Dla Czytelników i z Czytelnikami. 80-letni "Dziennik Bałtycki" był zawsze blisko ludzi
Czytelnik - to słowo od zawsze pisaliśmy wielką literą. Już na starcie dowiadywał się o tym każdy młody reporter, a redakcyjna korekta, czyli specjaliści od języka, ganiła zapominalskich, podkreślając błąd na wydruku strony czerwonym pisakiem. To było jak uwaga w dzienniku, jak źle napisany sprawdzian. Koniecznie do poprawy.
Ci sami ludzie, rozpoczynający swoją dziennikarską przygodę, gorączkowo szukali tematów, które mogłyby się znaleźć w wydaniu - już na starcie próbowali więc oceniać pracę urzędników i "tropić afery". Analizowali policyjne statystyki i komunikaty. Mówili o tym z ożywieniem! Ale szybko się dowiadywali, że tę pracę trzeba zacząć od spotkania z człowiekiem.
I tak każdy, absolutnie każdy, schodził na redakcyjny parter i trafiał do miejsca, z którego zawsze wracał z jakąś historią. Niektóre były skomplikowane, przytłaczały. Inne - dzięki dziennikarskiej pracy - udawało się rozwiązać bardzo szybko. Ten kontakt był jak powiew wiatru w żagle - nic anonimowego, "wydzwonionego", z drugiej ręki. Takie poczucie dawało tylko wysłuchanie prawdziwej opowieści.
Miejsce na parterze. Czym było? To zaledwie dwa niewielkie pokoje i kawałek otwartej przestrzeni. Tam Czytelnicy przychodzili, by rozmawiać. Mieli zaufanie - prosili o pomoc, podpowiedź, niektórzy po prostu potrzebowali chwili uwagi. Tam też mogli się spotykać z naszymi zaprzyjaźnionymi prawnikami, gdy skorzystanie z komercyjnej usługi przerastało ich możliwości. Z rzecznikiem ZUS często rozmawiali o swojej emerytalnej historii. Wiosną przynosili do sprawdzenia wypełnione PIT-y - w tym czasie, specjalnie dla nich, dyżurowali w redakcji specjaliści z urzędu skarbowego.

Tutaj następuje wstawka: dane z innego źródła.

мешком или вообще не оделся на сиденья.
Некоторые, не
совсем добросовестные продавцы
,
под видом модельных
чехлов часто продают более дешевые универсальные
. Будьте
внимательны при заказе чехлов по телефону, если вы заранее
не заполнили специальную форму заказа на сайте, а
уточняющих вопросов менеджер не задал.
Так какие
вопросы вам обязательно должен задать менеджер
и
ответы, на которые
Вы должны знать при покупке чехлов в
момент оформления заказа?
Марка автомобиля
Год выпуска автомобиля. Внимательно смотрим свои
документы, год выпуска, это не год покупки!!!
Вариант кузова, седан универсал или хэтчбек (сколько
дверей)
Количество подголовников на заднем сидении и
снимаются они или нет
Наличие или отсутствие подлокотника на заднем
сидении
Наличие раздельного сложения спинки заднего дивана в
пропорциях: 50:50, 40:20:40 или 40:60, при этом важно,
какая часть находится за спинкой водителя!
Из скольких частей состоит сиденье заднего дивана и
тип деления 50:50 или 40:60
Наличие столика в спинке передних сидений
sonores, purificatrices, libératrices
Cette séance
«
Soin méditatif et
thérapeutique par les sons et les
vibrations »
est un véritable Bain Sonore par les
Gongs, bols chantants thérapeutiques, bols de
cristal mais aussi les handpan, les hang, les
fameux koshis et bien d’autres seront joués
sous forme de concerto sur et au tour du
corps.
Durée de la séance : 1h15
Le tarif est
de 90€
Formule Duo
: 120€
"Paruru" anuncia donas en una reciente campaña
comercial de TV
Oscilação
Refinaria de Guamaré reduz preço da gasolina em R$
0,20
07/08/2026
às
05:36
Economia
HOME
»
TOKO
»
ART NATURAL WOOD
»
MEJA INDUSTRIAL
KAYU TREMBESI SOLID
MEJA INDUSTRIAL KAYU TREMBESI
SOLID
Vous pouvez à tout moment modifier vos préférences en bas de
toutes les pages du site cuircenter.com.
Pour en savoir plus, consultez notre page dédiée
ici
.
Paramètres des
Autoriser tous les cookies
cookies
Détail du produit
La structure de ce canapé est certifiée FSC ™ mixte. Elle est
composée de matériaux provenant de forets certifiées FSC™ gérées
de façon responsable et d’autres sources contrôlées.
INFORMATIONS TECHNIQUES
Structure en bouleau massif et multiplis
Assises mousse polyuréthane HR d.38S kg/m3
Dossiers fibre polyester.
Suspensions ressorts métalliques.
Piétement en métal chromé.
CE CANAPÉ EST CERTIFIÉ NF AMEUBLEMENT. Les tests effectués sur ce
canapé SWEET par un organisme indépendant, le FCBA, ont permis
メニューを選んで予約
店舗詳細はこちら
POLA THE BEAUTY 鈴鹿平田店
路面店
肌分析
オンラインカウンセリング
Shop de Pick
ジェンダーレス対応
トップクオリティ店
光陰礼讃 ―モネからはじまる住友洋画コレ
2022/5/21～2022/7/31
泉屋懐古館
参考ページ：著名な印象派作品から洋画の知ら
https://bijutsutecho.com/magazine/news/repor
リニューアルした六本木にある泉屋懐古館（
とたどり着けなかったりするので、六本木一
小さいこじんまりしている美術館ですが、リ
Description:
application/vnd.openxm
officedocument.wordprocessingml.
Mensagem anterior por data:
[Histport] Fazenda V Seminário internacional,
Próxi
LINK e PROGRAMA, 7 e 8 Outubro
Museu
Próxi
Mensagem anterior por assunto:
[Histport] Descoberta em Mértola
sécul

Już w sierpniu dopytywali zaś o coroczny kiermasz podręczników, który organizowaliśmy, dając uczniom możliwość przynoszenia i odbierania używanych książek.
Oddaliśmy naszym Czytelnikom infolinię. Z bezpłatnego połączenia z redakcją korzystali codziennie. Jedni chcieli rozmawiać z autorami, inni krótko komentowali przeczytany właśnie artykuł. Ich opinie drukowaliśmy na bieżąco, przygotowując też specjalne kolumny z listami. Podczas wielkiej powodzi w 2001 roku kontaktowaliśmy ze sobą poszkodowanych i niosących pomoc.
Nie zapomnę długich kolejek, jakie ustawiały się przed spotkaniem ze Zbigniewem Jujką, gdy podpisywał książeczki ze swoimi komentującymi rzeczywistość rysunkami. I emocji, jakie towarzyszyły rozmowom z redaktorem Tadeuszem Skutnikiem, który w "Rejsach" napisał cykl reportaży o prof. Rudolfie Spannerze. Wtedy nikt nie liczył czasu.
Ale dziś świat jest inny - na pewno bardziej rozpędzony. Technologie przebudowały naszą rzeczywistość, na pewno w relacjach jest więcej anonimowości. I choć zupełnie inaczej kontaktujemy się z naszymi Czytelnikami i Internautami, to wciąż jesteśmy dla Was.